> **Brano citato**
%%
Fabio Michieli, Dire – Recensione di Umberto Piersanti
Nel teatro del mondo
“la vita che non chiesi ma divenne / consegno ora al destino che mi spetta” (p. 38).
È un particolare teatro del mondo quello che rintracciamo in Dire di Fabio Michieli (L’arcolaio editore, Forlimpopoli 2019), dove non si stagliano in primo piano luoghi, volti e vicende ma tutto questo deve essere ricercato ed intravisto dietro un sipario o un velo che lo oscura. No, non c’è la volontà di ricercare l’“oscuro” o magari di farsene schermo: questo è il reale, uno spazio esistenziale con una venatura metafisica, di una metafisica laica intendo. La vita prosegue per suo conto un cammino inesorabile e quasi completamente autonomo: il nostro è un destino al quale possiamo consegnarci ma non mutare.
Qualcosa si rivela per speculum enigmate. Sono tratti, lacerti che non si lasciano facilmente interpretare. Certo, avvertiamo qualcosa di doloroso, di sangue, magari di sacrificio. I toni sono, però, esatti e calibrati, privi di ogni turgore. No, non è certamente quella di Fabio Michieli una scrittura minimale: l’eleganza assoluta del verso rimanda a tradizioni classiche, sia greco-romane che provenzali “fu quando svelsi al ramo l’acre rosa: / mi punsi e tinsi del mio stesso sangue / quella mano: tinsi nuovo anche il volto –” (p. 26).
Presenti anche influssi contemporanei, magari non italiani, ma lo stile rimane assolutamente personale. Un verso cesellato che si gusta soprattutto se recitato a voce alta: solo in questo modo si percepisce la nobiltà del dettato.
No, non vicende dicevamo, ma istanti e percezioni. Quale idea del sacrificio o altro c’è dietro questi versi? Difficile capirlo, eppure ne avvertiamo l’intensità “al suolo avidi i petali raccolsero / del mio sangue l’orgoglio violato” (p. 26).
%%
> **Compito da svolgere**
Spiega in una o due frasi, per favore, perché secondo la recensione il verso di Michieli si gusta soprattutto se recitato a voce alta.

> **Righe**
%%
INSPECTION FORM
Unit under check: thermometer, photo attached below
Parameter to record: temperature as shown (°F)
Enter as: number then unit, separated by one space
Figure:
%%
%%
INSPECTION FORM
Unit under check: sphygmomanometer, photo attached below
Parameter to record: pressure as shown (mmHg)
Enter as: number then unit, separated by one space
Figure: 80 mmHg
%%
%%
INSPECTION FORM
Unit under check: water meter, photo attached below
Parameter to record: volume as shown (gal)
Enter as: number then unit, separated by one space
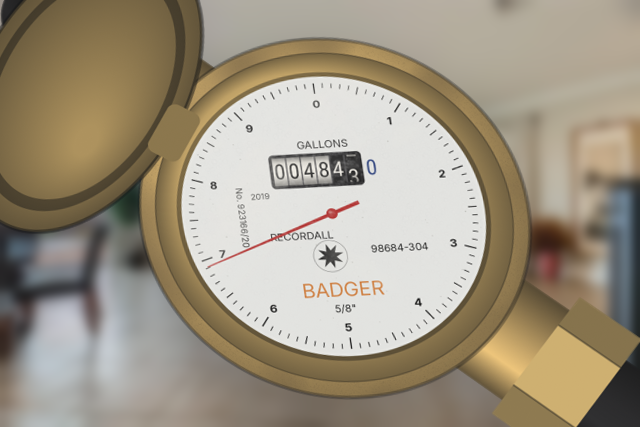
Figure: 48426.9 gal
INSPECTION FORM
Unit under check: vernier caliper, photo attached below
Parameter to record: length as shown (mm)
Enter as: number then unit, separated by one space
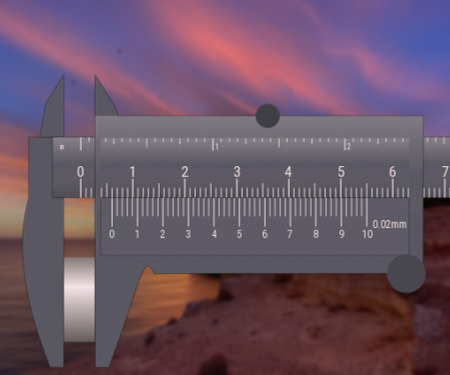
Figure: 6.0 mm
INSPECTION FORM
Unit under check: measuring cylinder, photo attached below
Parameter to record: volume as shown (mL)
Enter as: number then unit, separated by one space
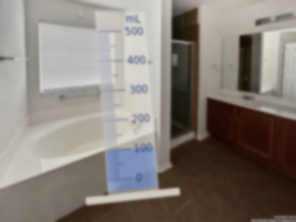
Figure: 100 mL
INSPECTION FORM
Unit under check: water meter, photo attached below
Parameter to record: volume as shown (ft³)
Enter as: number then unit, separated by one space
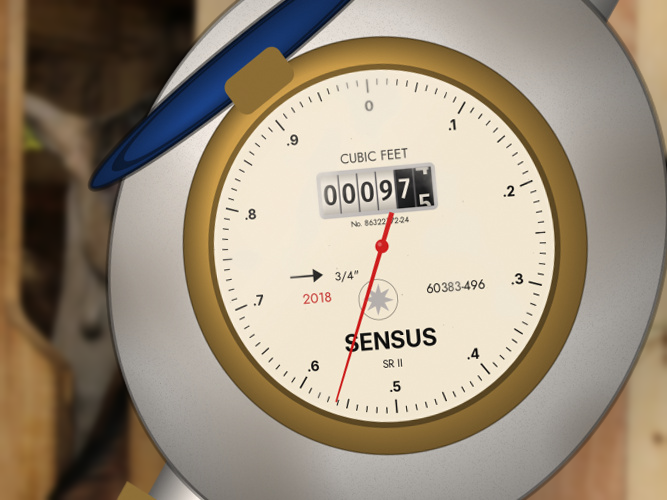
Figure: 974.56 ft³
%%
> **Spazio risposta**
Solo recitandolo a voce alta si percepisce la nobiltà del dettato di quel verso cesellato.